Skip to content

test: wait for readiness instead of sleeping in TestTrivialERS#96

Draft
cursor[bot] wants to merge 1 commit intomainfrom
cursor/vitess-ci-performance-358f
Draft

test: wait for readiness instead of sleeping in TestTrivialERS#96
cursor[bot] wants to merge 1 commit intomainfrom
cursor/vitess-ci-performance-358f

Conversation

@cursor
Copy link

@cursor cursor bot commented Mar 17, 2026

Description

I inspected the latest successful main runs for both unit_test.yml and cluster_endtoend.yml in vitessio/vitess and found the cluster workflow was the real wall-clock bottleneck. In run 23057103687, the slowest job was ers_prs_newfeatures_heavy at about 24m17s, noticeably slower than any job in the latest successful unit-test run.

########################################

» Directions for this task:
According to the pull request description, which job was slowest in run 23057103687, and about how long did it take?

» Data extract:
########################################

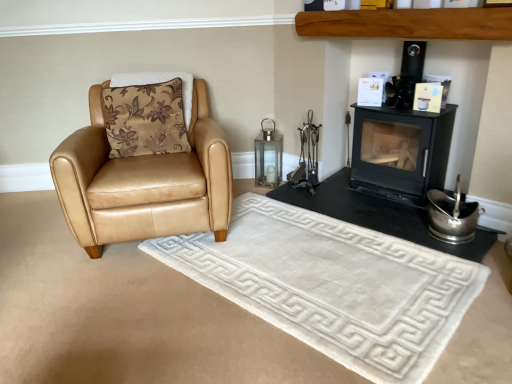
Locate an element on the screen. The image size is (512, 384). blank area to the left of white plush rug at center is located at coordinates (109, 297).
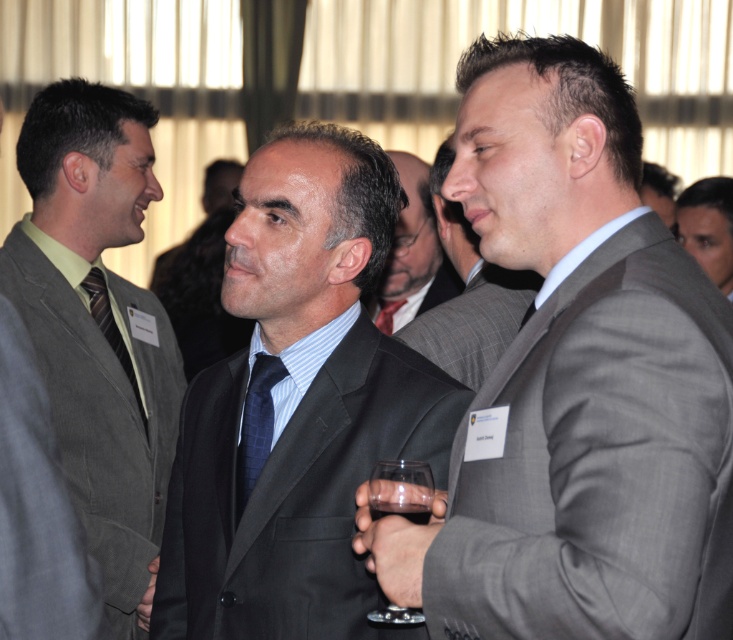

########################################

» Task result:
ers_prs_newfeatures_heavy, at about 24m17s.